A cancer drug with unique heart regenerative potential

Every once in a while, the journey to drug discovery takes an unexpected detour. An example of this is a recent UT Southwestern effort, in which anti-cancer research may someday help patients recover after a heart attack.

An anti-cancer agent in development – specifically a porcupine (Porcn) enzyme inhibitor – has been found to promote regeneration of damaged heart muscle. Because of the heart’s inability to repair itself, damage caused by a heart attack leads to permanent scarring that frequently results in serious weakening of the heart, known as heart failure.

Dr. Rhonda Bassel-Duby, Dr. Jesung Moon, and colleagues have found that an anti-cancer agent promotes regeneration of damaged heart muscle in mice.
Dr. Rhonda Bassel-Duby, Dr. Jesung Moon, and colleagues have found that an anti-cancer agent promotes regeneration of damaged heart muscle in mice.

For years, biomedical scientists in the Harold C. Simmons Comprehensive Cancer Center and the Hamon Center for Regenerative Science and Medicine have worked to develop a cancer drug targeting Wnt signaling molecules. These molecules, crucial for tissue regeneration, also frequently contribute to cancer. Essential to the production of Wnt proteins in humans is the porcupine enzyme, so named because fruit fly embryos lacking this gene resemble a porcupine.

In testing the porcupine inhibitor researchers developed, they noted a curiosity – that the number of dividing heart muscle cells was slightly increased, generating a new focus on whether such agents could be useful in regenerative medicine.

“Our lab has been studying heart repair for several years, and it was striking to see that administration of a Wnt inhibitor significantly improved heart function following a heart attack in mice,” said Dr. Rhonda Bassel-Duby, Professor of Molecular Biology and Associate Director of the Hamon Center, who collaborated on the investigation with Dr. Lawrence Lum, formerly an Associate Professor of Cell Biology and Associate Director of Basic Research at the Simmons Cancer Center.
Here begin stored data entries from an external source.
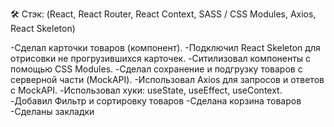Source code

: 🛠 Стэк: (React, React Router, React Context, SASS / CSS Modules, Axios, React Skeleton)

-Сделал карточки товаров (компонент).
-Подключил React Skeleton для отрисовки не прогрузившихся карточек.
-Cитилизовал компоненты с помощью CSS Modules.
-Сделал сохранение и подгрузку товаров с серверной части (MockAPI).
-Использовал Axios для запросов и ответов с MockAPI.
-Использовал хуки: useState, useEffect, useContext.
-Добавил Фильтр и сортировку товаров
-Сделана корзина товаров 
-Сделаны закладки
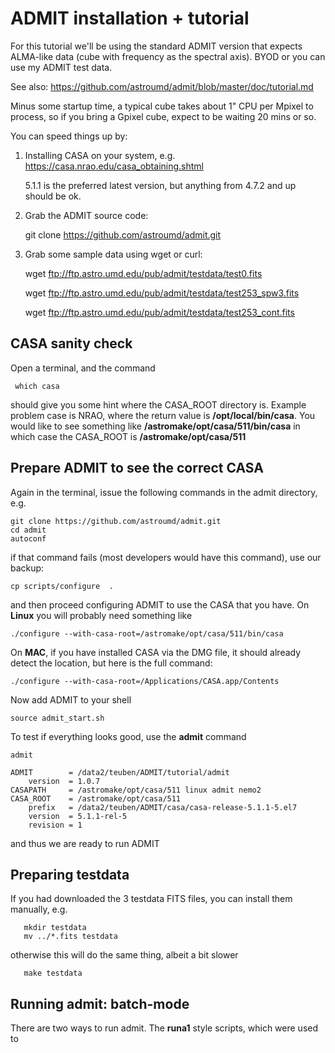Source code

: # ADMIT installation + tutorial

For this tutorial we'll be using the standard ADMIT version that
expects ALMA-like data (cube with frequency as the spectral
axis). BYOD or you can use my ADMIT test data.

See also: https://github.com/astroumd/admit/blob/master/doc/tutorial.md

Minus some startup time, a typical cube takes about 1" CPU per Mpixel
to process, so if you bring a Gpixel cube, expect to be waiting 20
mins or so.

You can speed things up by:

1) Installing CASA on your system, e.g. https://casa.nrao.edu/casa_obtaining.shtml

    5.1.1 is the preferred latest version, but anything from 4.7.2 and up should be ok.
 
2) Grab the ADMIT source code:

   git clone https://github.com/astroumd/admit.git

3) Grab some sample data using wget or curl:

     wget ftp://ftp.astro.umd.edu/pub/admit/testdata/test0.fits

     wget ftp://ftp.astro.umd.edu/pub/admit/testdata/test253_spw3.fits

     wget ftp://ftp.astro.umd.edu/pub/admit/testdata/test253_cont.fits


## CASA sanity check

Open a terminal, and the command

     which casa

should give you some hint where the CASA_ROOT directory is. Example problem case is NRAO, where
the return value is **/opt/local/bin/casa**. You would like to see something like **/astromake/opt/casa/511/bin/casa**
in which case the CASA_ROOT is **/astromake/opt/casa/511**

## Prepare ADMIT to see the correct CASA

Again in the terminal, issue the following commands in the admit directory, e.g.

    git clone https://github.com/astroumd/admit.git
    cd admit
    autoconf

if that command fails (most developers would have this command), use our backup:

    cp scripts/configure  .

and then proceed configuring ADMIT to use the CASA that you have.   On **Linux** you will probably need something like

    ./configure --with-casa-root=/astromake/opt/casa/511/bin/casa

On **MAC**, if you have installed CASA via the DMG file, it should already detect the location, but here is the full command:

    ./configure --with-casa-root=/Applications/CASA.app/Contents

Now add ADMIT to your shell

    source admit_start.sh

To test if everything looks good, use the **admit** command

	admit

   	ADMIT        = /data2/teuben/ADMIT/tutorial/admit
   	    version  = 1.0.7
	CASAPATH     = /astromake/opt/casa/511 linux admit nemo2
	CASA_ROOT    = /astromake/opt/casa/511
	    prefix   = /data2/teuben/ADMIT/casa/casa-release-5.1.1-5.el7
	    version  = 5.1.1-rel-5
	    revision = 1

and thus we are ready to run ADMIT

## Preparing testdata

If you had downloaded the 3 testdata FITS files, you can install them manually, e.g.

       mkdir testdata
       mv ../*.fits testdata

otherwise this will do the same thing, albeit a bit slower

       make testdata


## Running admit: batch-mode


There are two ways to run admit. The **runa1** style scripts, which were used to 
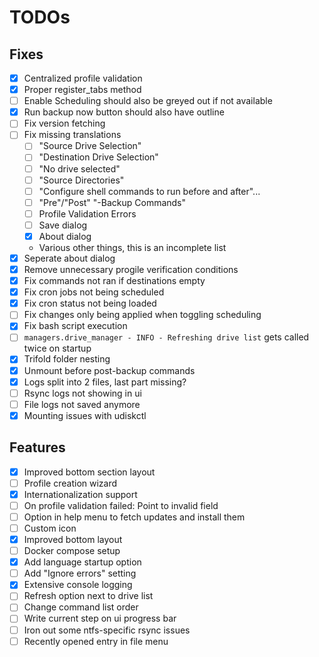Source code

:# TODOs

## Fixes
- [x] Centralized profile validation
- [x] Proper register_tabs method
- [ ] Enable Scheduling should also be greyed out if not available
- [x] Run backup now button should also have outline
- [ ] Fix version fetching
- [ ] Fix missing translations
    - [ ] "Source Drive Selection"
    - [ ] "Destination Drive Selection"
    - [ ] "No drive selected"
    - [ ] "Source Directories"
    - [ ] "Configure shell commands to run before and after"...
    - [ ] "Pre"/"Post" "-Backup Commands"
    - [ ] Profile Validation Errors
    - [ ] Save dialog
    - [x] About dialog
    - Various other things, this is an incomplete list
- [x] Seperate about dialog
- [x] Remove unnecessary progile verification conditions
- [x] Fix commands not ran if destinations empty
- [x] Fix cron jobs not being scheduled
- [x] Fix cron status not being loaded
- [ ] Fix changes only being applied when toggling scheduling
- [x] Fix bash script execution
- [ ] `managers.drive_manager - INFO - Refreshing drive list` gets called twice on startup
- [x] Trifold folder nesting
- [x] Unmount before post-backup commands
- [x] Logs split into 2 files, last part missing?
- [ ] Rsync logs not showing in ui
- [ ] File logs not saved anymore
- [x] Mounting issues with udiskctl

## Features
- [x] Improved bottom section layout
- [ ] Profile creation wizard
- [x] Internationalization support
- [ ] On profile validation failed: Point to invalid field
- [ ] Option in help menu to fetch updates and install them
- [ ] Custom icon
- [x] Improved bottom layout
- [ ] Docker compose setup
- [x] Add language startup option
- [ ] Add "Ignore errors" setting
- [x] Extensive console logging
- [ ] Refresh option next to drive list
- [ ] Change command list order
- [ ] Write current step on ui progress bar
- [ ] Iron out some ntfs-specific rsync issues
- [ ] Recently opened entry in file menu
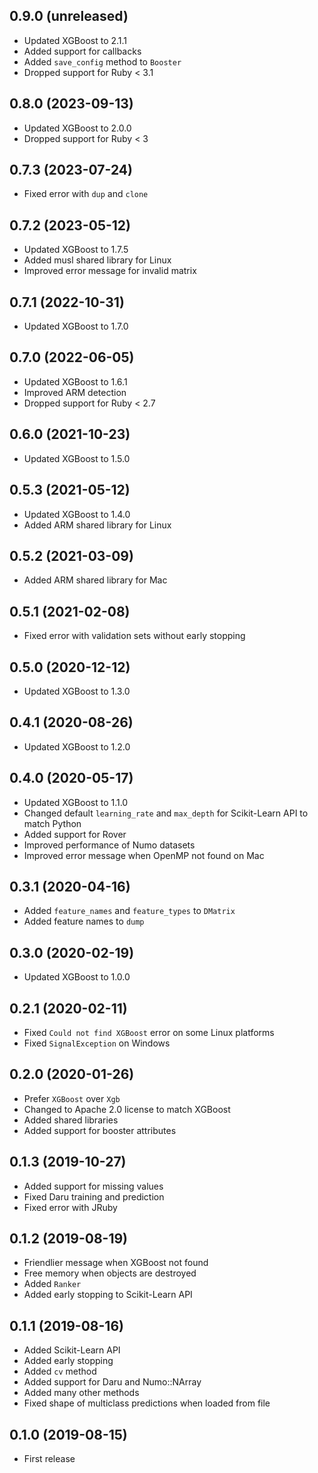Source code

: ## 0.9.0 (unreleased)

- Updated XGBoost to 2.1.1
- Added support for callbacks
- Added `save_config` method to `Booster`
- Dropped support for Ruby < 3.1

## 0.8.0 (2023-09-13)

- Updated XGBoost to 2.0.0
- Dropped support for Ruby < 3

## 0.7.3 (2023-07-24)

- Fixed error with `dup` and `clone`

## 0.7.2 (2023-05-12)

- Updated XGBoost to 1.7.5
- Added musl shared library for Linux
- Improved error message for invalid matrix

## 0.7.1 (2022-10-31)

- Updated XGBoost to 1.7.0

## 0.7.0 (2022-06-05)

- Updated XGBoost to 1.6.1
- Improved ARM detection
- Dropped support for Ruby < 2.7

## 0.6.0 (2021-10-23)

- Updated XGBoost to 1.5.0

## 0.5.3 (2021-05-12)

- Updated XGBoost to 1.4.0
- Added ARM shared library for Linux

## 0.5.2 (2021-03-09)

- Added ARM shared library for Mac

## 0.5.1 (2021-02-08)

- Fixed error with validation sets without early stopping

## 0.5.0 (2020-12-12)

- Updated XGBoost to 1.3.0

## 0.4.1 (2020-08-26)

- Updated XGBoost to 1.2.0

## 0.4.0 (2020-05-17)

- Updated XGBoost to 1.1.0
- Changed default `learning_rate` and `max_depth` for Scikit-Learn API to match Python
- Added support for Rover
- Improved performance of Numo datasets
- Improved error message when OpenMP not found on Mac

## 0.3.1 (2020-04-16)

- Added `feature_names` and `feature_types` to `DMatrix`
- Added feature names to `dump`

## 0.3.0 (2020-02-19)

- Updated XGBoost to 1.0.0

## 0.2.1 (2020-02-11)

- Fixed `Could not find XGBoost` error on some Linux platforms
- Fixed `SignalException` on Windows

## 0.2.0 (2020-01-26)

- Prefer `XGBoost` over `Xgb`
- Changed to Apache 2.0 license to match XGBoost
- Added shared libraries
- Added support for booster attributes

## 0.1.3 (2019-10-27)

- Added support for missing values
- Fixed Daru training and prediction
- Fixed error with JRuby

## 0.1.2 (2019-08-19)

- Friendlier message when XGBoost not found
- Free memory when objects are destroyed
- Added `Ranker`
- Added early stopping to Scikit-Learn API

## 0.1.1 (2019-08-16)

- Added Scikit-Learn API
- Added early stopping
- Added `cv` method
- Added support for Daru and Numo::NArray
- Added many other methods
- Fixed shape of multiclass predictions when loaded from file

## 0.1.0 (2019-08-15)

- First release
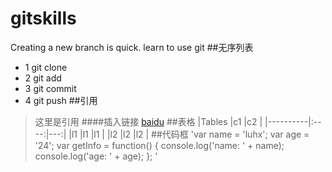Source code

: 
# gitskills
Creating a new branch is quick.
learn to use git
##无序列表
* 1 git clone
* 2 git add
* 3 git commit
* 4 git push
##引用
> 这里是引用
####插入链接
[baidu](http://baidu.com)
##表格
|Tables    |c1    |c2  |
|----------|:----:|---:|
|l1        |l1    |l1  |
|l2        |l2    |l2  |
##代码框
'var name = 'luhx';
 var age = '24';
 var getInfo = function() {
   console.log('name: ' + name);
   console.log('age: ' + age);
 };
'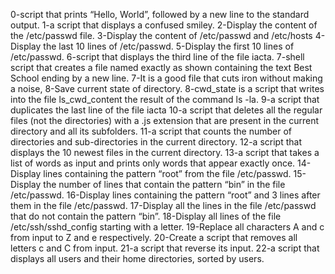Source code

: 0-script that prints “Hello, World”, followed by a new line to the standard output.
1-a script that displays a confused smiley.
2-Display the content of the /etc/passwd file.
3-Display the content of /etc/passwd and /etc/hosts
4-Display the last 10 lines of /etc/passwd.
5-Display the first 10 lines of /etc/passwd.
6-script that displays the third line of the file iacta.
7-shell script that creates a file named exactly as shown containing the text Best School ending by a new line.
7-It is a good file that cuts iron without making a noise, 8-Save current state of directory.
8-cwd_state is a script that writes into the file ls_cwd_content the result of the command ls -la.
9-a script that duplicates the last line of the file iacta
10-a script that deletes all the regular files (not the directories) with a .js extension that are present in the current directory and all its subfolders.
11-a script that counts the number of directories and sub-directories in the current directory.
12-a script that displays the 10 newest files in the current directory.
13-a script that takes a list of words as input and prints only words that appear exactly once.
14-Display lines containing the pattern “root” from the file /etc/passwd.
15-Display the number of lines that contain the pattern “bin” in the file /etc/passwd.
16-Display lines containing the pattern “root” and 3 lines after them in the file /etc/passwd.
17-Display all the lines in the file /etc/passwd that do not contain the pattern “bin”.
18-Display all lines of the file /etc/ssh/sshd_config starting with a letter.
19-Replace all characters A and c from input to Z and e respectively.
20-Create a script that removes all letters c and C from input.
21-a script that reverse its input.
22-a script that displays all users and their home directories, sorted by users.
Based on their results, the researchers induced heart attacks in mice and then treated them with a porcupine inhibitor. Their hearts’ ability to pump blood improved by nearly twofold compared with untreated rodents.

The study findings were published in Proceedings of the National Academy of Sciences.

Importantly, in addition to the improved pumping ability of hearts in the mice, the researchers noticed a reduction in fibrosis, or scarring in the hearts. Collagen-laden scarring that occurs following a heart attack can cause the heart to inappropriately increase in size, which in turn can lead to heart failure.